Capital One Student Loans: Alternatives to Consider
Capital One doesn’t offer student loans, although it does offer other forms of financing. For those trying to fund their college education, these other financial products are viable alternatives to Capital One student loans.
Capital One is one of the largest banks in the U.S. in terms of deposits. It offers various financial products to borrowers, and many people assume they offer student loans. However, this bank does not provide that type of loan. Capital One does offer home equity loans, credit cards, and personal loans that some people might consider to help cover the cost of school. However, that’s not what these products are specifically intended for.
Since Capital One doesn’t offer loans specifically for college students, consider alternative student loans.
Alternative Private Student Loans
Here are some alternative private student loan companies to consider.
College Ave is a private student loan lender with options for undergraduates and graduate students. Student loans from College Ave can be used to cover up to 100% of the cost of attendance, which includes tuition, fees, books, housing, and other costs.
Currently, the variable interest rates range from 3.94% to 11.19% APR. Fixed rates range from 5.29% to 12.78% APR. There are different repayment options and varying loan terms.
Sallie Mae Student Loans
Sallie Mae is a private student loan company offering undergraduate and parent loans, among other education loan products. The Smart Option Student Loan for undergraduate students has complete coverage available up to all school-certified costs.
Sallie Mae does not charge an origination fee on student loans, and when a borrower makes payments with auto debit, they are eligible for a 0.25 point interest-rate reduction. The starting variable interest rate ranges from 4.37% to 11.23%. The fixed interest rate can be anywhere from 5.74% to 11.85%.
PNC Student Loans
PNC Financial Services Group offers the PNC Solution Undergraduate Loan. This loan has variable rates starting at 5.19% and fixed rates starting at 6.03%. There are flexible repayment terms of up to 15 years, and a co-signer release is available after making 48 consecutive monthly payments on time.

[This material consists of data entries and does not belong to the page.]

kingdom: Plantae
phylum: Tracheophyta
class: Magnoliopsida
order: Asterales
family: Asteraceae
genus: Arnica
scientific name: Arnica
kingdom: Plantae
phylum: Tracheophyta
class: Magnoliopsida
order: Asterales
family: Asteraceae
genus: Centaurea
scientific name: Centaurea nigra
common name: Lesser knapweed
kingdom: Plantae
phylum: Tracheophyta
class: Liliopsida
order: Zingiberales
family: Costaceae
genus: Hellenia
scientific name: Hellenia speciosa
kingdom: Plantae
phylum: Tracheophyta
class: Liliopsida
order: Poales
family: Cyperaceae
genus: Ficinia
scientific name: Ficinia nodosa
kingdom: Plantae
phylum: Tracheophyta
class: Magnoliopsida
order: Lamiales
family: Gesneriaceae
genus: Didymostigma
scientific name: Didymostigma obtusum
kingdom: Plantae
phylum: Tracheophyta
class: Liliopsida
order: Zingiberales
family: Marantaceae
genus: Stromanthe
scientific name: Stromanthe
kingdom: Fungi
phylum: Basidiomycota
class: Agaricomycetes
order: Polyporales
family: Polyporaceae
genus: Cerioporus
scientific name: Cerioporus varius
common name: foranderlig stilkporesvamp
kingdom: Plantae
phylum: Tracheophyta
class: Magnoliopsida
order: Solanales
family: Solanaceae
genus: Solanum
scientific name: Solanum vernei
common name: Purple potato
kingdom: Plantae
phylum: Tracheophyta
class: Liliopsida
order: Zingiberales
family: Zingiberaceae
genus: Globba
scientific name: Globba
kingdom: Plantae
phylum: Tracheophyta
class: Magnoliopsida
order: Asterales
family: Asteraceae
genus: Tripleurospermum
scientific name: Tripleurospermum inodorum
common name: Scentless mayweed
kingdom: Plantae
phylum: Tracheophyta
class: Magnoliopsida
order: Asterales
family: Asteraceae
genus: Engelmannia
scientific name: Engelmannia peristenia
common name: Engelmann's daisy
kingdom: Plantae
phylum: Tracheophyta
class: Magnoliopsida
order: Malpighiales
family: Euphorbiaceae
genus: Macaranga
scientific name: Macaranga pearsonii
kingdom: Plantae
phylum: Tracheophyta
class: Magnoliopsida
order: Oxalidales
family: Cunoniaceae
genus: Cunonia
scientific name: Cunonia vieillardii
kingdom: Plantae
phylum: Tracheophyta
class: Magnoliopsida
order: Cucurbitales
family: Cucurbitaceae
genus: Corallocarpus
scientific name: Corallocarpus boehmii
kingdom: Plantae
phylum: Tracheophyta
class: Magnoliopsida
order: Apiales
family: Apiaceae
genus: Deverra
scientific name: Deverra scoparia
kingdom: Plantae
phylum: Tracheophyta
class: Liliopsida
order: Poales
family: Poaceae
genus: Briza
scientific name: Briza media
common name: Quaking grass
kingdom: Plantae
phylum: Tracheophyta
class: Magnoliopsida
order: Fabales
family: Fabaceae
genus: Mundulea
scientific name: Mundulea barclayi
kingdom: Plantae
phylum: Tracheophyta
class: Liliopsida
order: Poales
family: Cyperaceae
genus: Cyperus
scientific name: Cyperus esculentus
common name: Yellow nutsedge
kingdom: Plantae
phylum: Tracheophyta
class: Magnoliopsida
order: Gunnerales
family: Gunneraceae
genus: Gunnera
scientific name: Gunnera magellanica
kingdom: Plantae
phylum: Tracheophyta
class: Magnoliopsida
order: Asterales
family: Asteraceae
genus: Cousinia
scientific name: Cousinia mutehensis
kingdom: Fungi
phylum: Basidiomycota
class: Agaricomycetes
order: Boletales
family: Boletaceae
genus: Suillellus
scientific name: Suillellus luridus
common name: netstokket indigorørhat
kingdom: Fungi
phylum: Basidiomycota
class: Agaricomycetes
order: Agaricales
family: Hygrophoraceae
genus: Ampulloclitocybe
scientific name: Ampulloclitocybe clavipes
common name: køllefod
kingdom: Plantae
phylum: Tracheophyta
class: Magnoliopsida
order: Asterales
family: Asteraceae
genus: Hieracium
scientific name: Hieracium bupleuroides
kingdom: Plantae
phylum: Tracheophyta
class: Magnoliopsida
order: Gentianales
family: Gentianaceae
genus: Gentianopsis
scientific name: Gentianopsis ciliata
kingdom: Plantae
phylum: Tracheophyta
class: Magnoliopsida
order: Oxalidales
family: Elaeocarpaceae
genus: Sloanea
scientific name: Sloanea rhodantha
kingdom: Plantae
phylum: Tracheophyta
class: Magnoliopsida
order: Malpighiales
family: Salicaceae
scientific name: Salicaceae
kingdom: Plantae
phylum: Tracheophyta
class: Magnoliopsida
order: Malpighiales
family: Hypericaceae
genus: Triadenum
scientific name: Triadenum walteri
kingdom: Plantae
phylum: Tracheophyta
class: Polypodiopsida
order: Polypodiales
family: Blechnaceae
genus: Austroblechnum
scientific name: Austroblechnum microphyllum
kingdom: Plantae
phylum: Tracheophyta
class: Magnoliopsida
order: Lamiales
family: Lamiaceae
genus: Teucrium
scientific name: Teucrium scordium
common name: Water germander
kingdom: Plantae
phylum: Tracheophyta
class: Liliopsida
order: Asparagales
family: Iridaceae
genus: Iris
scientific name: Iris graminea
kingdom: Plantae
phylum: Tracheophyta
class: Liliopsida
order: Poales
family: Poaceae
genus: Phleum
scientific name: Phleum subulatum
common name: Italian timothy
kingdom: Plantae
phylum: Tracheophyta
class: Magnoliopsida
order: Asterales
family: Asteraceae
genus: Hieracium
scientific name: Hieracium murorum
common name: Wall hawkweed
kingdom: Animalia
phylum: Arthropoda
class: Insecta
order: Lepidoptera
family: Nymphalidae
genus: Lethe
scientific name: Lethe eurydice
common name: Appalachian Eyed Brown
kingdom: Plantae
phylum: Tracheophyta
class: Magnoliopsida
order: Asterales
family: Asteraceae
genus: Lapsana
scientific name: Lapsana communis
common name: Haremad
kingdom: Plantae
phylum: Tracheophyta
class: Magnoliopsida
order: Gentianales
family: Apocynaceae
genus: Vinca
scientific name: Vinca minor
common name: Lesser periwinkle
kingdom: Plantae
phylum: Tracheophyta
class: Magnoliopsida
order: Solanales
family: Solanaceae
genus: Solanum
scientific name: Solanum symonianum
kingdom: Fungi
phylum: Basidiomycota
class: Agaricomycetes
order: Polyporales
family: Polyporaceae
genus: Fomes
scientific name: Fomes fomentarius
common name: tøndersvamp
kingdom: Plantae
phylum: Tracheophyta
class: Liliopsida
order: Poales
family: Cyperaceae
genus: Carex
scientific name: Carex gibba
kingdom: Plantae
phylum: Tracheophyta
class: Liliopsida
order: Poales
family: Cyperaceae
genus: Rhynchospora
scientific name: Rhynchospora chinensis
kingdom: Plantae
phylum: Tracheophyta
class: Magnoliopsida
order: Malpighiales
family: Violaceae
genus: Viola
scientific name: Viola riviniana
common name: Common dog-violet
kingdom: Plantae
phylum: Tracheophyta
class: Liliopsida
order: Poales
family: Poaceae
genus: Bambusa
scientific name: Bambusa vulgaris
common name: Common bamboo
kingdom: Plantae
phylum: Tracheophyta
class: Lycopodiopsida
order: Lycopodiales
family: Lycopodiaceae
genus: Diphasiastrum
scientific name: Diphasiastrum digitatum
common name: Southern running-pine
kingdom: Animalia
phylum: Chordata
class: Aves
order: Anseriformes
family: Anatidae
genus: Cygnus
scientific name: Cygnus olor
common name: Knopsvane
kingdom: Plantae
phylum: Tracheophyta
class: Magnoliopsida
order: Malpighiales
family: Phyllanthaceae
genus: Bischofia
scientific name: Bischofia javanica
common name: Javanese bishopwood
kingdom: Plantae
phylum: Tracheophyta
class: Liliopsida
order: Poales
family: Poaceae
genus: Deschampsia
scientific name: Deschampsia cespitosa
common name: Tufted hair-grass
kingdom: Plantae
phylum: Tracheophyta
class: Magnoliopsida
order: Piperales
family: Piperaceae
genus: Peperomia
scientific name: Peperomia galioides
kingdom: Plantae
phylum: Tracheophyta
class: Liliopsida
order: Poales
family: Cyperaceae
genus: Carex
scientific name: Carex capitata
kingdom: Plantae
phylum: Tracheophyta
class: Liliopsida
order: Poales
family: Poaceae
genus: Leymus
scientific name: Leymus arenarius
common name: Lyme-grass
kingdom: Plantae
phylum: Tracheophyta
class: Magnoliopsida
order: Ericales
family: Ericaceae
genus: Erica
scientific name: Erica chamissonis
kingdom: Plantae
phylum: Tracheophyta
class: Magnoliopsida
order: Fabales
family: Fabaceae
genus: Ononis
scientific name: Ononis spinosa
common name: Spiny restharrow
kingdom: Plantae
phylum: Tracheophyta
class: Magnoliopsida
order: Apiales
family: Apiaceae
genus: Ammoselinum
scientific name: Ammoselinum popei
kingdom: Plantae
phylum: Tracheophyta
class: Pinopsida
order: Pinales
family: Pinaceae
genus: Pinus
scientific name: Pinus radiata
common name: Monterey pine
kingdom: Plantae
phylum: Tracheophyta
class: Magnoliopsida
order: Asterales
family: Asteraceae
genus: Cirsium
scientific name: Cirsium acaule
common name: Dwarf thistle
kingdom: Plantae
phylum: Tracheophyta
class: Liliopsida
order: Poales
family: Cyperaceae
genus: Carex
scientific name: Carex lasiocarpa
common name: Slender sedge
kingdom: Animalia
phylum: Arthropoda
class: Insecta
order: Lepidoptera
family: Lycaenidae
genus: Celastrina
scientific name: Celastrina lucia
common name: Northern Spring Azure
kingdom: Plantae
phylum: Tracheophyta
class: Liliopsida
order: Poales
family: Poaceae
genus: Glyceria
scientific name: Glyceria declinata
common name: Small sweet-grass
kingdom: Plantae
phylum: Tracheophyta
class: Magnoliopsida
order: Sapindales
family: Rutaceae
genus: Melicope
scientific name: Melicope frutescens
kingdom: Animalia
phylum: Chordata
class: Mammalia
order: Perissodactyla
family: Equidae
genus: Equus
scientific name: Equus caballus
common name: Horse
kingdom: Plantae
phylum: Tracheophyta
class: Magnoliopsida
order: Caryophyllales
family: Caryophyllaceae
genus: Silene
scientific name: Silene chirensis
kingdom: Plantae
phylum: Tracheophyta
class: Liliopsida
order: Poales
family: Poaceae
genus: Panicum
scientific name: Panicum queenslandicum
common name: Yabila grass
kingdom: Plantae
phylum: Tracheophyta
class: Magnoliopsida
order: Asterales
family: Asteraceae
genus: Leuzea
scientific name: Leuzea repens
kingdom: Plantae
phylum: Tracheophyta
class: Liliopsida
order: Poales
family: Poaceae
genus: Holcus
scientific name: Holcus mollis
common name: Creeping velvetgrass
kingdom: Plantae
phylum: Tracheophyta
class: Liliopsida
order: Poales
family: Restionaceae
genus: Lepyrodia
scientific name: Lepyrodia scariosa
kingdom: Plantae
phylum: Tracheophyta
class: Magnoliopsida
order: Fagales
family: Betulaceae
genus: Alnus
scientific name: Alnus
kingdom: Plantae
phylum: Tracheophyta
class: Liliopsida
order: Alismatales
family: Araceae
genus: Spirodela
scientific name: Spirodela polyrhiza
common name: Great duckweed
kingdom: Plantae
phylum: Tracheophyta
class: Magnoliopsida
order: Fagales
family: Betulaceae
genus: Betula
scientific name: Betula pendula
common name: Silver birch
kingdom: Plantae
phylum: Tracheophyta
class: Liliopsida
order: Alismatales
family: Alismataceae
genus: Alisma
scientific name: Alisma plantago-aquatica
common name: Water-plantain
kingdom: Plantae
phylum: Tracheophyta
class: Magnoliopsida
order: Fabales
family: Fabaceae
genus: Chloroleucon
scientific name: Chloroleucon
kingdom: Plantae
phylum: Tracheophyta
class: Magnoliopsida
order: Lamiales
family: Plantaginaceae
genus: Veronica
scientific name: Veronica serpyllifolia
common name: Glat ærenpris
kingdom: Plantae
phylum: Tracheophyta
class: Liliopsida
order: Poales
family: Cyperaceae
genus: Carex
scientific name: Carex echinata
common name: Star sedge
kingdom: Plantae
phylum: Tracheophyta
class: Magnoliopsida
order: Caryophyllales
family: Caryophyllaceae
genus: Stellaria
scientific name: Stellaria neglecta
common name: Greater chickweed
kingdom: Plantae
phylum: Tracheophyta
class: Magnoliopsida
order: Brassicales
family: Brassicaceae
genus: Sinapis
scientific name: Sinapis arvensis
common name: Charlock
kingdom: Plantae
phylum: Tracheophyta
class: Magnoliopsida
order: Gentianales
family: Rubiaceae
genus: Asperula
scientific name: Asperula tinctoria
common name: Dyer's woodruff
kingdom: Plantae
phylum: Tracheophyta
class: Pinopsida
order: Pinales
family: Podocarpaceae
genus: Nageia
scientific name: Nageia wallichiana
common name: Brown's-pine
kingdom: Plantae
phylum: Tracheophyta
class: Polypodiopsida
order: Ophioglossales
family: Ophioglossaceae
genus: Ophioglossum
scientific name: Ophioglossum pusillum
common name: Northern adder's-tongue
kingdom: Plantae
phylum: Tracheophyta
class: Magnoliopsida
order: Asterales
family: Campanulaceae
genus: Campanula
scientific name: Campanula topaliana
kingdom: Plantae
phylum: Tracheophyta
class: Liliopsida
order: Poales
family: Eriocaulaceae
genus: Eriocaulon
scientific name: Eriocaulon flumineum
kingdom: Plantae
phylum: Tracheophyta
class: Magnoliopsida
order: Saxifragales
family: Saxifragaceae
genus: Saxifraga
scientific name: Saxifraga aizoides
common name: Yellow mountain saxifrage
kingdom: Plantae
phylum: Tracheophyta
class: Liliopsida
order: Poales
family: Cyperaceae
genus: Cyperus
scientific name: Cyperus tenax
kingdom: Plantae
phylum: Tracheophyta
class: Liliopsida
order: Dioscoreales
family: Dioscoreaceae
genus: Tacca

There is a 0.50% interest-rate reduction with automated payments made from a checking or savings account. As with other private loans, a co-signer is usually required for undergraduate students.
Citizens Bank offers private student loans with multi-year approval. The Citizens Bank Student Loan is for undergraduate students, and the bank advertises it as an alternative to the Federal Direct PLUS Loan. Loan amounts are available from $1,000 to $170,000, depending on the applicant’s education level.
If a borrower sets up automatic payments, they may receive a 0.25% point interest-rate reduction. If the borrower also has an account with Citizens, they may receive another 0.25% points off the interest rate.
Interest rates are fixed or variable with the Citizens Bank Student Loan and fixed for the Citizens Bank Student Loan for Parents. Terms for these loans range from five to 15 years.
Commonbond is a student loan company that offers undergraduate and graduate loans as well as student loan refinancing. Fixed interest rates for undergraduate Commonbond loans range from 5.30% to 9.82% with terms of 5, 10, or 15 years.
Variable interest rates currently range from 3.93% to 9.81%, also with terms of five, 10, or 15 years. Commonbond offers forbearance so borrowers can postpone payments for up to 12 months throughout the life of their loan, and they have co-signer release options after two years of on-time monthly payments.
Alternative Federal Student Loans
While the above loans are private, federal student loans are also an option. Federal student loans have several advantages over private loans, so explore all federal loan options before going with a private loan.
>> Read More: Differences between federal and private student loans
Federal student loans usually have lower interest rates. They don’t require a credit check and they aren’t based on your credit score. They also have more flexible repayment options compared to private loans.
There are four types of direct loans available under the U.S. Department of Education’s federal student loan program. These include the Direct Subsidized Loan, the Direct Unsubsidized Loan, the Direct PLUS Loan, and the Direct Consolidation Loan.
If you’re an undergraduate student, you can borrow from $5,500 to $12,500 per year in Direct Subsidized and Direct Unsubsidized Loans. If you’re a graduate student, you can get a larger loan.
Specific benefits of federal loans over private loans include:
- Fixed interest rates
- No minimum credit score
- No co-signer required
- Possibility of student loan forgiveness If a borrower goes into certain in-demand career fields
- Possibility of postponing payments if borrower experiences financial hardship
If you’re a borrower looking for funding for your undergraduate or graduate education, you’re out of luck with Capital One. There are alternatives available, however, including both federal student aid and private student loan options.
Private student loans would be the most similar to what Capital One, a private lender, would offer. Federal loans have advantages over private loans, and private loans typically should only be used when a student has exhausted their federal funding and other financial aid options.